A quelles fins le peuple délègue-t-il sa souveraineté à l'Assemblée ? Voilà une question que nos élites politiques feraient bien d’instruire de toute urgence, au lieu de donner, une fois de plus, au pays ce spectacle affligeant de la course frénétique aux mandats…
Eh bien, Messieurs les candidats à la députation, si le peuple vous délègue sa souveraineté, sachez bien que ce n’est sûrement pas pour donner carte blanche à vos logiques partisanes ! Ce n’est pas pour vous autoriser à battre le fer entre des "familles politiques" qui se réduisent à l’entrechoc stérile des régimes de certitudes. Et encore moins, cela va sans dire, pour vous autoriser à poursuivre vos intérêts de castes, quand ce n'est pas, purement et simplement, pour votre intérêt personnel.
La ronde perpétuelle des partis au pouvoir n’est plus qu’un sinistre balancier, une "alternance" sans fin, qui ne fait que reproduire toujours les mêmes discours, les mêmes erreurs, les mêmes catastrophes. Et il n'est que trop évident que les "mouvements" qui surgissent aujourd'hui, poussés par un ras-le-bol général, auront tôt fait de se transformer à leur tour en partis, tout aussi rigides que ceux qu’ils prétendent remplacer.

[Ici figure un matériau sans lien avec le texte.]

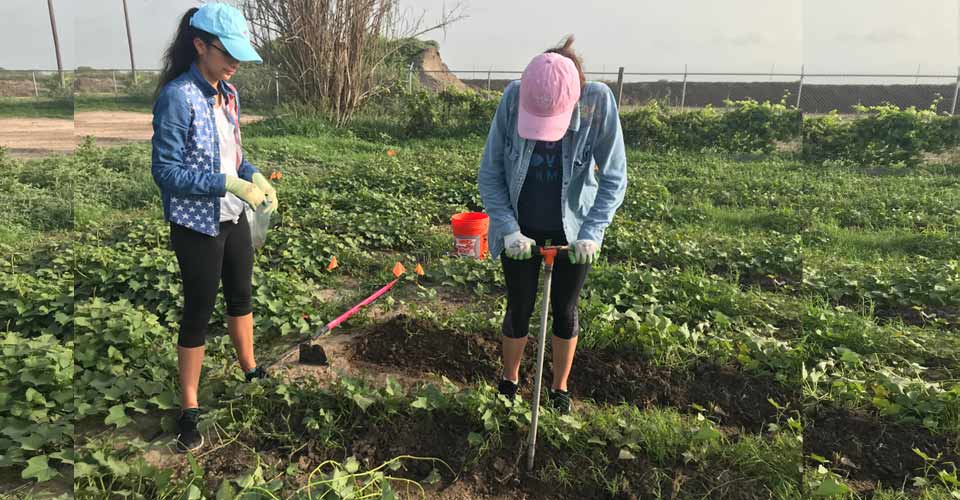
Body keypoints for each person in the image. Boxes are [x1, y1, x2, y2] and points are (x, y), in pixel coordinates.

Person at [151, 3, 278, 453]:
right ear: (200, 45)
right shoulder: (178, 97)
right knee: (199, 310)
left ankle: (250, 368)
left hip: (233, 215)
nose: (235, 63)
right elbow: (165, 171)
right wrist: (224, 183)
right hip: (196, 223)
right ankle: (189, 406)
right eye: (228, 53)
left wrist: (253, 174)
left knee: (241, 294)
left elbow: (234, 155)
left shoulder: (228, 93)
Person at [478, 36, 628, 414]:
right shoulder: (513, 98)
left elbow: (614, 177)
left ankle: (559, 388)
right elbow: (491, 173)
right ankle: (510, 380)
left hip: (573, 233)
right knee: (519, 305)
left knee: (565, 309)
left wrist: (592, 233)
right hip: (520, 231)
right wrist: (508, 229)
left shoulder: (597, 103)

Débrouillez-vous ! Relevez vos manches, changez de braquet, oubliez vos vérités et cassez vos logiciels, trahissez vos partis, enfin débrouillez-vous, mais soyez dignes d’un véritable régime parlementaire. C’est-à-dire d’une assemblée populaire où ce serait enfin la recherche raisonnée de l’intérêt général qui primerait sur les passions partisanes – et, à la fin, faites des lois justes et bonnes pour tout le monde !

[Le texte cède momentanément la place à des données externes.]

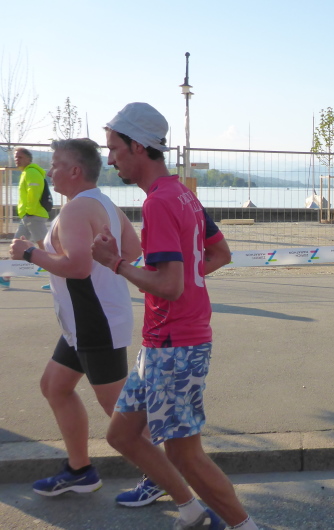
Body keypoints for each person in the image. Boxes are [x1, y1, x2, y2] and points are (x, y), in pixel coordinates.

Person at [92, 102, 257, 530]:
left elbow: (169, 285)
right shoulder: (183, 193)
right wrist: (177, 281)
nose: (110, 160)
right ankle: (191, 511)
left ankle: (244, 526)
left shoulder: (160, 203)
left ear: (138, 146)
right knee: (121, 435)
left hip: (175, 345)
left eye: (114, 148)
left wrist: (115, 263)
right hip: (164, 342)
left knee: (186, 455)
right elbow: (219, 253)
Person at [9, 138, 140, 497]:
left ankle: (166, 476)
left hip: (95, 322)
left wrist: (30, 253)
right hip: (84, 322)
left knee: (120, 411)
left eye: (55, 165)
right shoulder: (103, 202)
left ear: (75, 170)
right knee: (55, 386)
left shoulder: (76, 210)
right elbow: (132, 249)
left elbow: (78, 268)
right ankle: (80, 471)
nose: (50, 171)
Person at [1, 148, 50, 289]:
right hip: (27, 216)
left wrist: (29, 211)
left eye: (20, 157)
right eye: (16, 157)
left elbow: (33, 193)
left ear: (29, 159)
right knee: (16, 245)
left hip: (33, 215)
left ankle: (58, 279)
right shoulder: (26, 173)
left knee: (46, 248)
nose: (17, 160)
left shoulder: (31, 172)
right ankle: (6, 276)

Enfin, s’il vous plaît, s’il vous reste encore une conscience de ce que vous appelez le « métier » de la politique, méditez un peu cette observation de la grande philosophe Simone Weil à propos des logiques partisanes :
« Supposons un membre d’un parti – député, candidat ou simplement militant – qui prenne en public l’engagement que voici : " Toutes les fois que j’examinerai n’importe quel problème politique ou social, je m’engage à oublier absolument le fait que je suis membre de tel groupe, et à me préoccuper exclusivement de discerner le bien public et la justice "… Ce langage serait très mal accueilli. Les siens et même beaucoup d’autres l’accuseraient de trahison. »
Eh bien voilà, c'est ça qu'il vous faut change en priorité, cette vieille mauvaise habitude, c'est ça le seul mandat que nous vous donnerons au mois de juin : vous engager à oublier absolument le fait que vous êtes membre de tel groupe, et à vous préoccuper exclusivement de discerner le bien public et la justice ! Nous vous enjoignons, Mesdames et Messieurs les candidats à la députation, de méditer ces paroles de Simone Weil, avant que la colère populaire n’explose une fois encore dans ce pays.